If they still have the farms, then their hostile policies have to be seen as intimidation to prevent further nationalisation of land by landless indigenous Zimbabweans.
And the eagerness of Britain, US and their white allies to entrench Roman Dutch or English law and sponsor and fund outfits such as the so-called SADC Tribunal can also be seen as arising from a desire to regain through sponsorship and bribery what they or their white cousins lost through war and revolution.
Another demonstration of the real existence of more state parties in the land dispute placed before the SADC Tribunal is the Lancaster House Conference which produced the Lancaster House Constitution.
The Patriotic Front had walked out of the talks because the UK and US Governments were insisting on protecting the white monopoly on African land in a future independent Zimbabwe.
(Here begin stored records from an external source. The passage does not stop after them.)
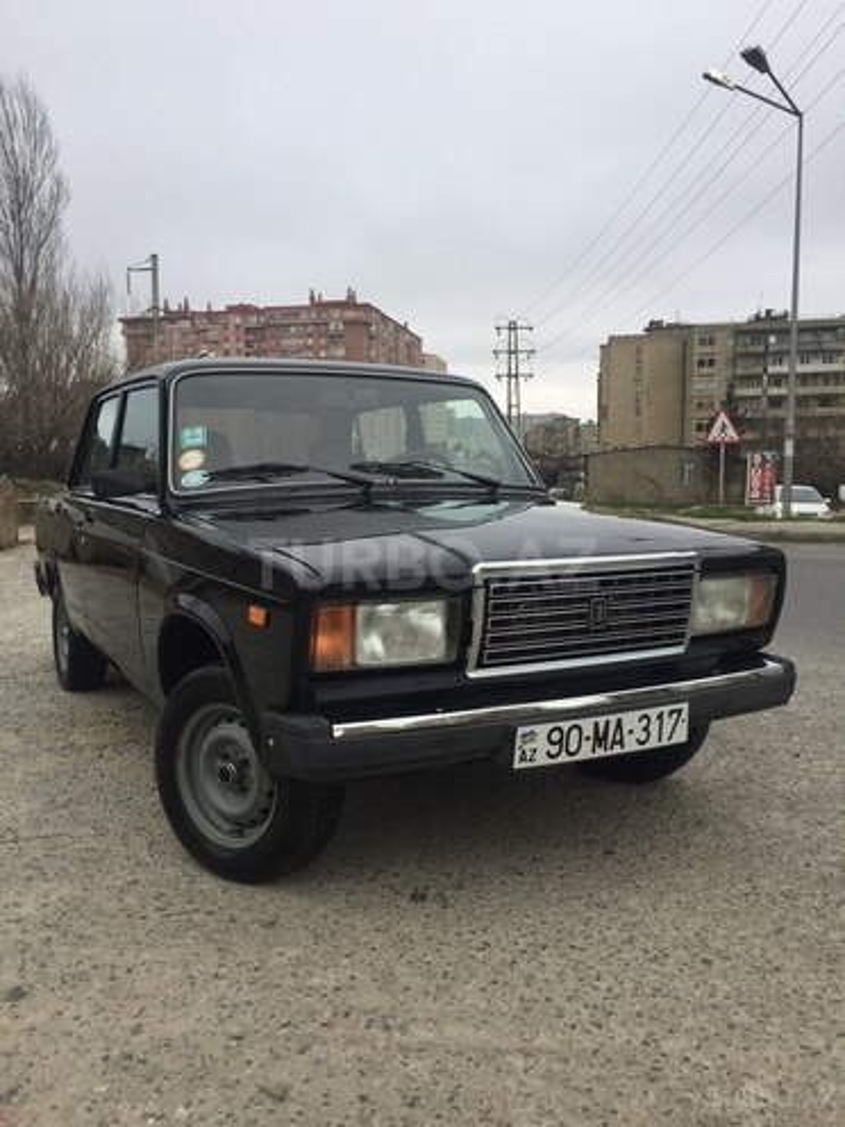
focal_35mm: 29
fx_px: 944
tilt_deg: -5.7
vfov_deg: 61.7
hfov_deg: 48.2
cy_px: 564
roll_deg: +0.3
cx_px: 422
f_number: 2.2
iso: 32
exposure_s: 1/581
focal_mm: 4.15
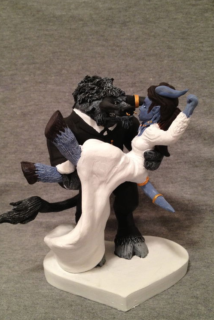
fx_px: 348
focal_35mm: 39
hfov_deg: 34.2
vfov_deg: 49.6
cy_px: 158
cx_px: 106
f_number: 2.4
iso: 250
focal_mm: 4.28
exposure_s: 1/20
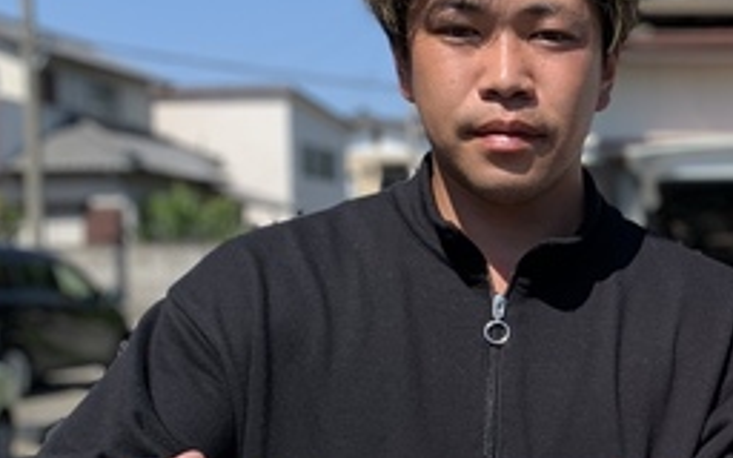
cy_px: 358
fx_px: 1378
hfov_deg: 27.9
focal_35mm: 69
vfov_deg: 18.7
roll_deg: -0.7
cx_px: 747
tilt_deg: -1.1
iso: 25
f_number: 1.8
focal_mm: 4.25
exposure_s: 1/1536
To break the deadlock, the UK and US pledged to accept land redistribution and to contribute together up to US$2 billion which the new majority Government of Zimbabwe would use to compensate white settler-farmers for land nationalised and distributed to landless Africans.
During the previous Geneva talks in 1977, the UK had pledged £75 million while the Americans pledged US$520 million for land redistribution.
These amounts were very little.
Worse still, the pledges were not honoured at all in the case of the US.
The UK reneged after having made some small payments.
But our point is, it is a gross conflict of interest when any of these white powers take an interest in funding the training of our judges who are going to judge the same landless Africans to whom the donors believe they lost property unjustly.
It is a gross conflict of interest when any of these powers sponsor and fund the setting up and operations of such bodies as the SADC Tribunal and the African Commission on Human and People’s Rights.
Another proof that more than one state was before the SADC Tribunal in the Zimbabwe land case is the EU sanctions policy against Zimbabwe which lists Zimbabwe’s revolution in land tenure and land redistribution as a key reason for the illegal sanctions.
On January 11 2002, the EU issued what it called ‘EU Conclusions’ misusing the Cotonou Agreement to impose sanctions on Zimbabwe.
One pressing reason for the sanctions was what the EU called ‘illegal farm occupations’ and ‘illegal occupation of properties’.
What does all this mean?
Several points need to be developed separately in future instalments.
Here I can only summarise them.
l The final ruling by Zimbabwe’s Supreme Court in favour of the Third Chimurenga and resettled farmers and against Mike Campbell, Ben Freeth and the SADC Tribunal was an exceptional concession to the revolution by a judiciary steeped in Roman Dutch and English law.
The issue would not have been so convoluted if African leaders and their new legal advisors had not agreed to entrench Roman Dutch and English law in Zimbabwe.
l In recycling the case through the media in 2017, Ben Freeth realises that as long as Zimbabwe’s legal system remains Roman and English, the white settlers’ anti-narrative represented by Freeth’s ‘story’ stands a chance of at least compromising the achievements of the Third Chimurenga if not reversing it.
l It is not enough to say the Zimbabwe Government made a mistake by submitting to the SADC Tribunal when the case of the 79 white farmers was first submitted in 2007, without pointing out that the ‘mistake’ was one of the consequences of the entrenchment of Roman Dutch and English law effected in 1979 at Lancaster together with the African elites’ forfeiture of African living law.
The SADC Tribunal itself is a product of the entrenchment of Roman Dutch and English law not just in Zimbabwe, but in the entire sub-region.
That is why Chief Justice Godfrey Chidyausiku’s belated ruling on the land issue was treated as unusual or exceptional and that is why Ben Freeth and the neo-Rhodesians continue to ignore the ruling and to press SADC for the re-instalment not only of the Tribunal, but its nullified judgment as well.